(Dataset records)

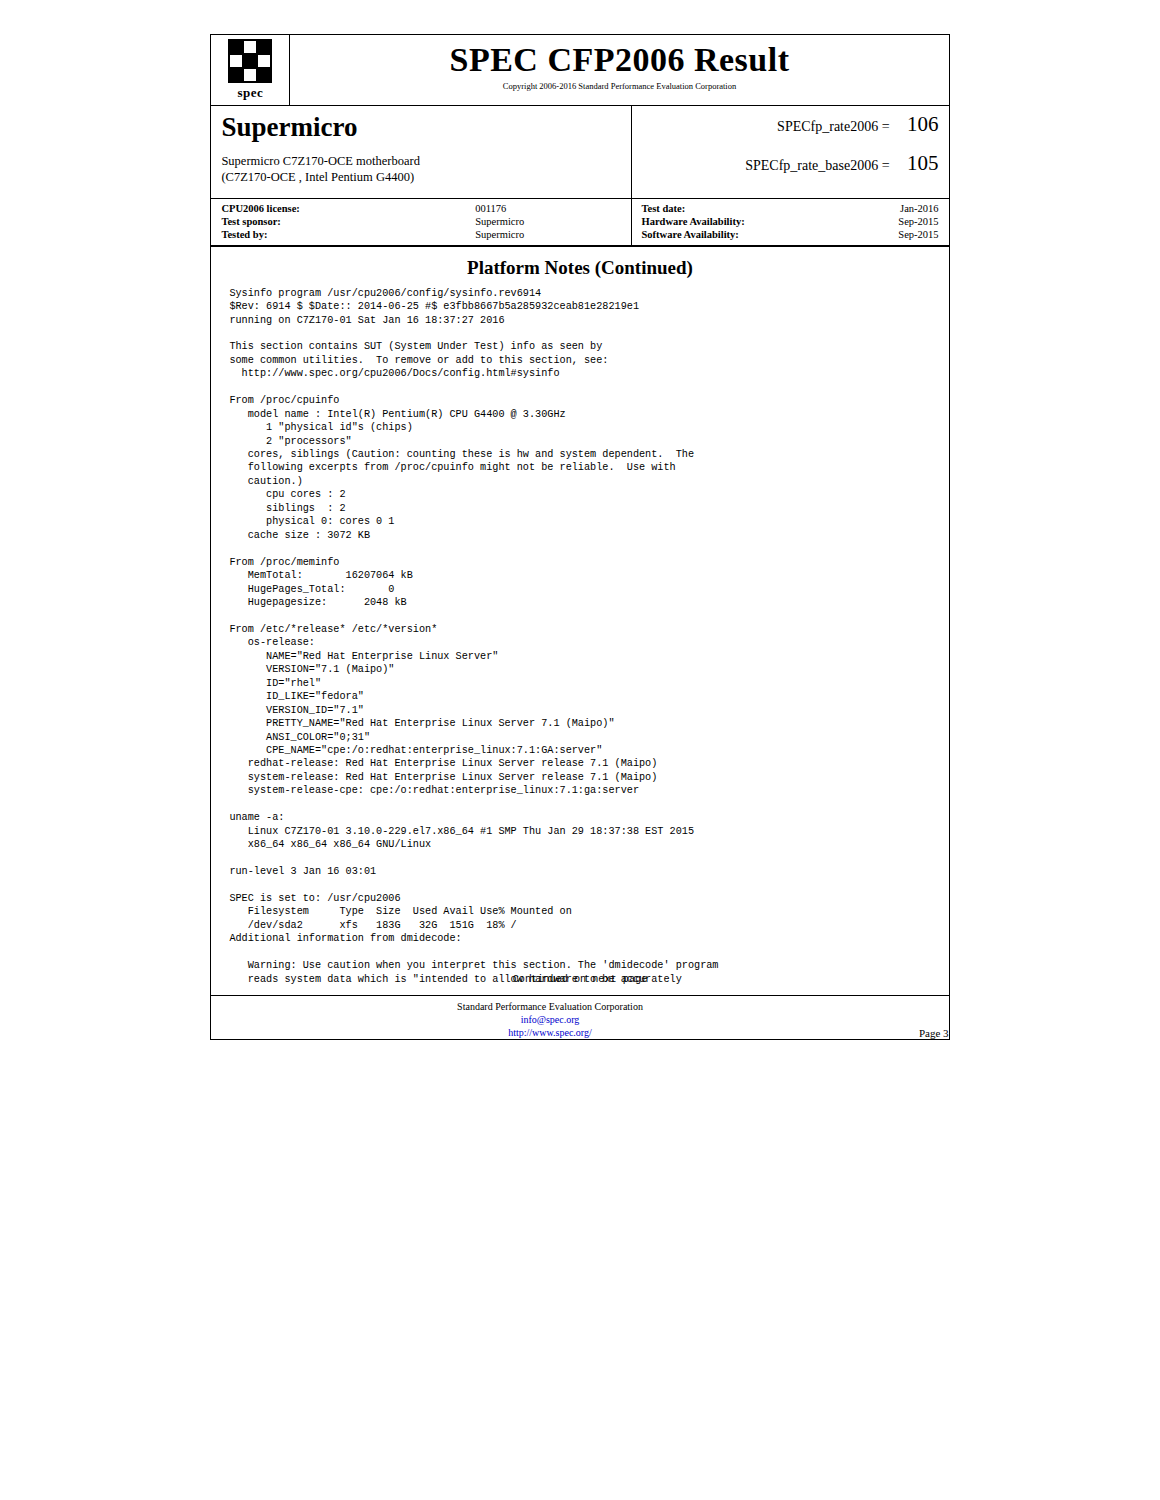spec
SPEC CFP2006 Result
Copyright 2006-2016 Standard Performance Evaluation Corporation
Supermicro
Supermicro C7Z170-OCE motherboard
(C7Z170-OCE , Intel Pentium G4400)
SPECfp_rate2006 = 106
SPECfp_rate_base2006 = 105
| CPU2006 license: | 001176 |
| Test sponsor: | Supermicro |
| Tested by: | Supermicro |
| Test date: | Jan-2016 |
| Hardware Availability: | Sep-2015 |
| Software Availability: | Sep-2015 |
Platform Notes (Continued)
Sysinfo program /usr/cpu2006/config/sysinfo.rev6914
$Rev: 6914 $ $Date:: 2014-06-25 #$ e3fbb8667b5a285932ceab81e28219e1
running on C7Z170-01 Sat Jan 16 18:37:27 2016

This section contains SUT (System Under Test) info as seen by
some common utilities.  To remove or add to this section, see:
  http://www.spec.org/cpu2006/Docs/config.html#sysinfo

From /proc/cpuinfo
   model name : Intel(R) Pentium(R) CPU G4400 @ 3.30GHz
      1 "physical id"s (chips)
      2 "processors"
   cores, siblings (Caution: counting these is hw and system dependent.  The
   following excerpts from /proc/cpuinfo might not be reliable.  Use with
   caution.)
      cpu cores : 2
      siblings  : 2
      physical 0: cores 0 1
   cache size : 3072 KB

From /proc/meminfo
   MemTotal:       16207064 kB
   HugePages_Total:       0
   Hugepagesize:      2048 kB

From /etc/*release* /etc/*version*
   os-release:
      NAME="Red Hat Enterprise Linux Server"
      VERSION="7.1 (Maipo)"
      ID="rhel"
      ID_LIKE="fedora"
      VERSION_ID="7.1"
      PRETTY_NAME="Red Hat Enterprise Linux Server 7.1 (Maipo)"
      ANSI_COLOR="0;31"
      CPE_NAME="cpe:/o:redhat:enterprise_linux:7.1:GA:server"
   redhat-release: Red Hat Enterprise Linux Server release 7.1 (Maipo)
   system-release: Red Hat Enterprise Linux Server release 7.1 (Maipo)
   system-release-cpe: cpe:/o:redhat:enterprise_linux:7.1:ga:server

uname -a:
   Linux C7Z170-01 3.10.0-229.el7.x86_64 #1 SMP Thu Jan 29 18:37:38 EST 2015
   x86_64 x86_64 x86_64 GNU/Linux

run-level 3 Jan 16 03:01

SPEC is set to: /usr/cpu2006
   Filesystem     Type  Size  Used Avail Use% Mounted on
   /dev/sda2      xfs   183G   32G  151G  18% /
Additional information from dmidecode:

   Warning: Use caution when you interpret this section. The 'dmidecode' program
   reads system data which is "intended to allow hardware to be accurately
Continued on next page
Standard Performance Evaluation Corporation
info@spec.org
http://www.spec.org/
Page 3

▶ Your task
Copy out each line of the data where the string "dmidecode" appears.

▶ Your solution
Additional information from dmidecode:
   Warning: Use caution when you interpret this section. The 'dmidecode' program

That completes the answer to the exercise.